La nécessité de prendre en compte le contexte international contemporain et la préoccupation envers l’économie, la plus marquée parmi l’ensemble des fréquences lexicales du corpus, sont des signes de pragmatisme et de maturité, conditions essentielles au développement d’une véritable politique étrangère au Québec. De la même manière, une priorité accordée aux structures organisationnelles et à la coordination des actions remplacent avantageusement en 2001 les revendications émises dans l’énoncé de 1985, revendications sans doute justifiées étant donné l’époque, mais qui dénotaient incertitude, inconfort et impuissance. Comme le rappelle le plan stratégique, « la mondialisation, les changements géopolitiques de la dernière décennie et les transformations du système international définissent le contenu dans lequel devrait se dérouler l’action internationale du gouvernement du Québec pendant la période 2001-2004[48] ». La description de ce contexte rappelle davantage celle du livre blanc de 1991 que celle de 1985. Il semblerait que cette acceptation de l’impossibilité d’échapper au phénomène global est finalement consacrée au sein du parti au pouvoir, de tous les partis au pouvoir, peu importe leur allégeance. Cette constante est toutefois modulée : « D’abord comprise comme un processus économique, [la mondialisation] est maintenant vue comme un phénomène beaucoup plus complexe ayant des retombées sur les systèmes politiques et sociaux de même que sur la culture et l’identité des peuples[49]. » Ce passage condense à lui seul la nouvelle position du gouvernement qui, tout en n’abandonnant pas les thèmes de la culture et de l’identité qui ont été depuis l’origine les domaines de prédilection de l’action internationale des gouvernements québécois, fait preuve de lucidité en admettant une interdépendance dont on reconnaissait la venue en 1985, mais qui se serait manifestée sous une forme inattendue. Le texte conclut que « la mondialisation se traduit, entre autres et avec le concours des pouvoirs publics, par la libéralisation du commerce et de l’investissement[50] ».

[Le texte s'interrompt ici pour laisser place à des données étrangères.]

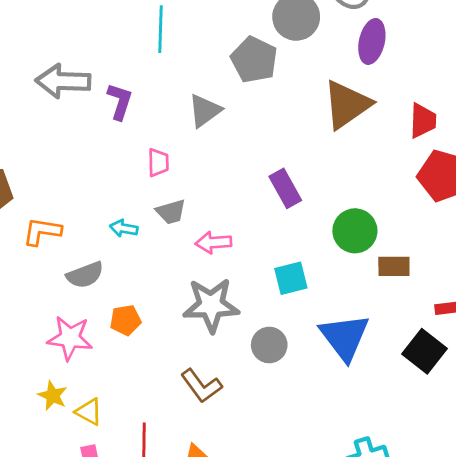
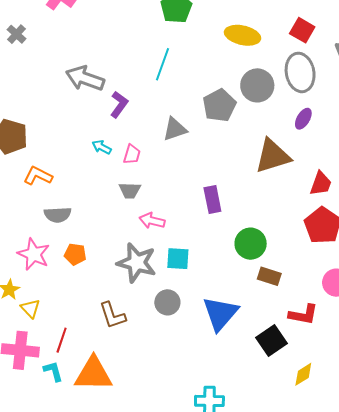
purple ellipse: (372, 41) -> (303, 119), size x0.7
cyan arrow: (124, 228) -> (102, 147), moved
cyan square: (291, 278) -> (178, 259), moved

Les formulations de ces politiques au fil des seize années perçues comme une période de consolidation sont étayées de récurrences qui sont autant de facteurs quantifiables qui leur donnent forme et réalité. L’examen de ce mécanisme discursif dans un corpus restreint permet d’entrevoir le potentiel qu’il comporte de mettre en lumière sous un autre angle le comportement international des gouvernements. Il est bien certain que d’autres artifices de langage participent à cette construction. Des analyses plus poussées dans ce sens s’imposent donc.